## Task requirements
A – Copy the part of the blog post about sharing the climate data starting with "Kari: A major part" and going on through "this R code!".
B – Rewrite the paragraph of the blog post about sharing the climate data that begins "Kari’s hard work has resulted" as a short bulleted list that keeps its main facts.
C – Write the next part of the blog post about sharing the climate data, picking up after its final sentence.

## Provided passage

Input Wanted! How can we make the data available to you!

Pre-claimer: This post is different! Victoria and I have decided to start an open conversation with you, the reader and hopeful future user of these climate data! Our goal is to get you thinking and talking about how we could best serve and organize all the data we have compiled for this project so far!

Daaaata… Daaaata… Data… Data… Data…Data…Data…Dataaaaaaaa 

(apologies to Pink Panther)

Credit

We have compiled over 520 time series! That’s a lot of data! Credit

Victoria: One of the first things you learn in graduate school is that the word data is plural (singular=datum). It’s the hallmark of a newbie to say “the data is noisy”, when we all know that “the data are noisy”. Which doesn’t mean that the data speak loudly. The second thing you learn is that the data are always noisy!

In our project, we are not generating any new data. We’re coraling data, wrassling it into submission, branding it, saddling it, crossbreeding it, and now… we want to set it free. That is to say, that even though we haven’t collected these data ourselves, we want the work we’ve done to collate and analyze our climate data sets to be available to other Chesapeake Bay researchers. In the language of marketing, these are an ancillary value added product.

Kari’s hard work has resulted in a bunch of timeseries specific to the Cheaspeake region, including HadEx2, GHCNDex, and 18 local weather station timeseries (=20) for each of 26 climate extreme indices (=520 timeseries). Plus she’s collected together timeseries from the NOAA NERR SWMP dataset (multiple locations) and ancillary data from river discharge (USGS), tide gauges (NOAA). Plus I’ve assembled 8 climate models extreme event indices (8×26). So we have a lot of timeseries that we’d like to make available to other researchers that might find them useful.

But its not just the extreme climate timeseries…

An online repository sounds nice, but what would it look like! Credit

An online repository sounds nice, but what would it look like! Credit

Kari: A major part of this project has been working with the data. It seems intuitive but a lot of time went into calculating these extreme climate indices, as well as applying certain statistical tests and smoothing techniques.

All of these calculations and data analyses were conducted using R, an open source and free computing language! So, I have generated a lot of helpful R-code which could be useful to anyone who wants to understand how we got our extreme climate values or maybe to repeat this analysis in another region. Although I am a novice at R scripting, no one should have to repeat what I did! (Improve it definitely, but redo, definitely not!)

A master online repository, then, gets even more added value by not only storing and archiving our gathered data, but also compiling this R code!

But, I have to admit, I have been finding it hard to visualize how to store, display, and highlight this vast wealth of data in a way that would be useful for all future users! The amount of data is over-whelming!

## Entries shown
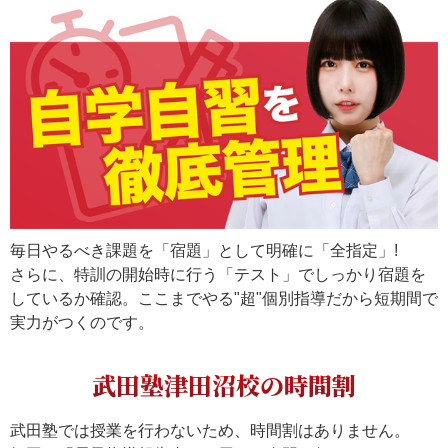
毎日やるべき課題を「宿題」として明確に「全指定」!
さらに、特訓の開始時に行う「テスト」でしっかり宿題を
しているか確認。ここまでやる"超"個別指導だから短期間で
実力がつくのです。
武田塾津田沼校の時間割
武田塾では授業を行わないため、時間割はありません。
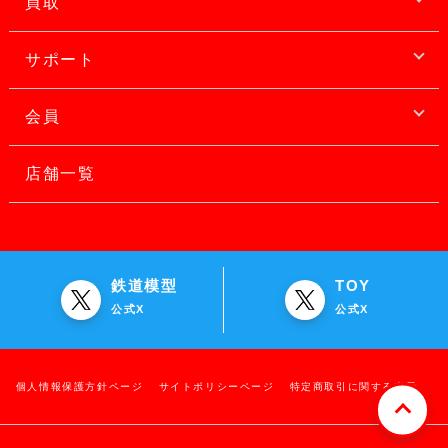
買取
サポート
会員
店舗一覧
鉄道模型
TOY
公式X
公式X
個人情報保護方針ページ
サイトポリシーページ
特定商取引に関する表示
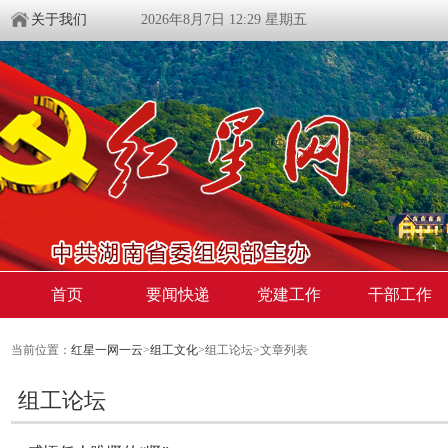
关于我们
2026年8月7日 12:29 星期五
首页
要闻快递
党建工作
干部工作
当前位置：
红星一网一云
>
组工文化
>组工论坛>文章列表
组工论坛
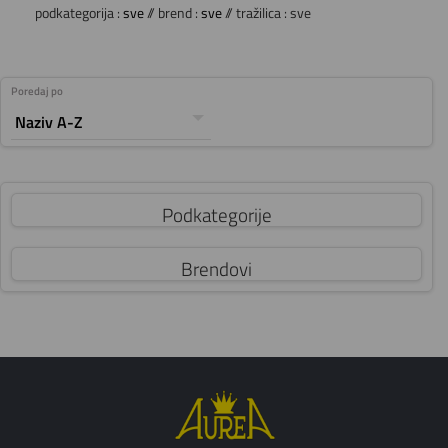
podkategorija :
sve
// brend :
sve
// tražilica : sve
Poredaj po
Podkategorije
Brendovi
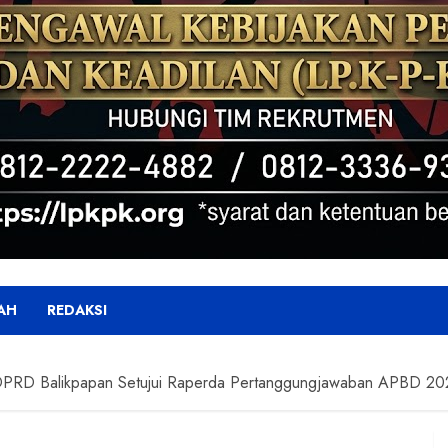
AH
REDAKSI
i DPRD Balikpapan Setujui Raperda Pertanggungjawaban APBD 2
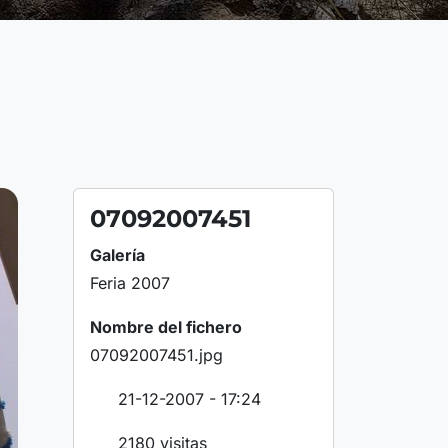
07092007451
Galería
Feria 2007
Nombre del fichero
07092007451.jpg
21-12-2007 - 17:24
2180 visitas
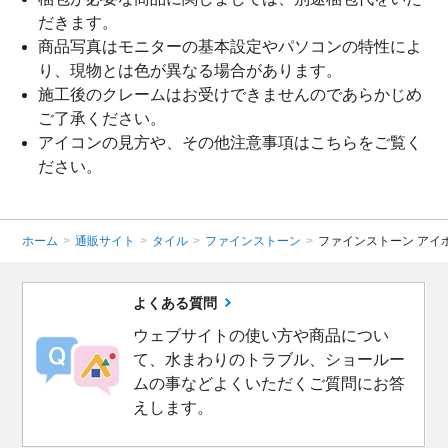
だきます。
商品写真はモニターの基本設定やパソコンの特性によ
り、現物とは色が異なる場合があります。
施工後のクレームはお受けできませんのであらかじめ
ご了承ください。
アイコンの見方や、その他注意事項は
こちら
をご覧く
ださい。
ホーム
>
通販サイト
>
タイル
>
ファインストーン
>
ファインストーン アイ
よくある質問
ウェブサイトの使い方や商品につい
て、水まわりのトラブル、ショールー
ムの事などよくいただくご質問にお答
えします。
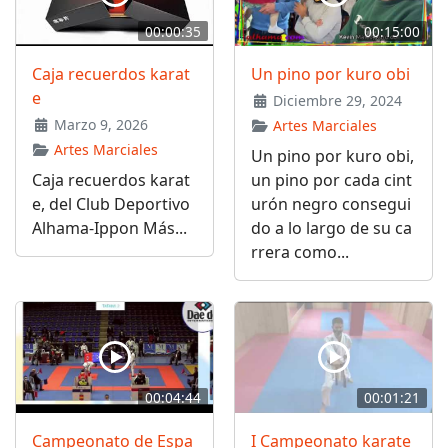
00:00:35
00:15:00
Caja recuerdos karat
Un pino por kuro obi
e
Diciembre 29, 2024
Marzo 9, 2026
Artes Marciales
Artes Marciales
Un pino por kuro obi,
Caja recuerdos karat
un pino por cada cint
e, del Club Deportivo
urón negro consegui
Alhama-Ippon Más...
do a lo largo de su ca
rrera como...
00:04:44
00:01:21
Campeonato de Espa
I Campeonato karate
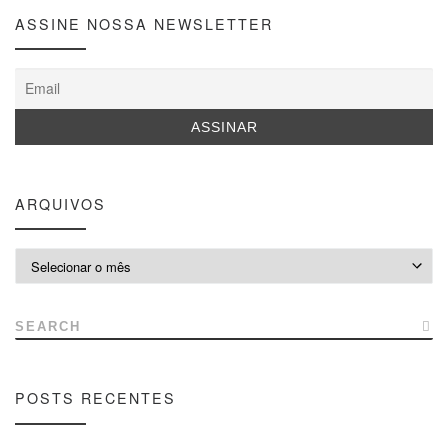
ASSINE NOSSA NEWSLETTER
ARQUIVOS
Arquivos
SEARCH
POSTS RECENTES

## Answers for this exercise
A –
Kari: A major part of this project has been working with the data. It seems intuitive but a lot of time went into calculating these extreme climate indices, as well as applying certain statistical tests and smoothing techniques.

All of these calculations and data analyses were conducted using R, an open source and free computing language! So, I have generated a lot of helpful R-code which could be useful to anyone who wants to understand how we got our extreme climate values or maybe to repeat this analysis in another region. Although I am a novice at R scripting, no one should have to repeat what I did! (Improve it definitely, but redo, definitely not!)

A master online repository, then, gets even more added value by not only storing and archiving our gathered data, but also compiling this R code!

B –
- Kari's work produced many time series specific to the Chesapeake region. They include HadEx2, GHCNDex and 18 local weather station time series, for 20 in all.
- Each of those 20 covers 26 climate extreme indices, which gives 520 time series.
- Kari also gathered time series from the NOAA NERR SWMP dataset at multiple locations.
- Kari also gathered ancillary data on river discharge from USGS and on tide gauges from NOAA.
- The writer assembled extreme event indices from 8 climate models (8×26).
- The team wants to make these many time series available to other researchers who might find them useful.

C –
We want to make these timeseries and R codes availble to everyone...and not left to the storage of a single computer! credit

We want to make these timeseries and R codes available to everyone…and not left to the storage of a single computer! We’ve all been there! credit

Victoria: I agree, it’s a lot of data. And its challenging to decide how to make it available in the easiest possible format for other scientists and managers to use. Almost everyone can work in Excel, or can read excel files into another program, so these sound like a good starting point.

Fortunately, even for the timeseries that are available monthly, the amount of data is manageable in an excel .csv file. I’m hoping that we can develop a website that would provide an overview figure of each index and also the files for download.

Help us sort the apples from the oranges...or maybe combine apples and oranges into one nice package! credit

Help us sort the apples from the oranges…or maybe combine apples and oranges into one nice package! credit

Kari: At the moment (yesterday that is), I have converted all the annual extreme climate indices (calculated from huge daily time series) into .csv files. But all I started to do the same to the monthly indices, I ran into an organizational dilemma!

Each monthly index has 12 time series (one for each month), but for each type of data (20 time series). So, this data could be archived as 12 separate .csv files for each month (with 20 columns each), or one master .csv file with 240 columns! Which format is more useful?

In our first Think Tank, our partners expressed the desire to have these time series on their own NERR websites. We are looking for your input on what that could look like!

Comment on this post or feel free to email me at kstlaurent@umces.edu to give us input and ideas!

 

 

Kari Pohl

About Kari Pohl

I am a post-doctoral researcher at NOAA and the University of Maryland (Center for Environmental Science at Horn Point Laboratory). My work investigates how climate variability and extremes affect the diverse ecosystems in Chesapeake Bay. I received a Ph.D. in oceanography from the University of Rhode Island (2014) and received a B.S. in Environmental Science and a B.A. in Chemistry from Roger Williams University (2009). When I am not busy being a scientist, my hobbies include running, watching (and often yelling at) the Boston Bruins, and taking photos of my cat.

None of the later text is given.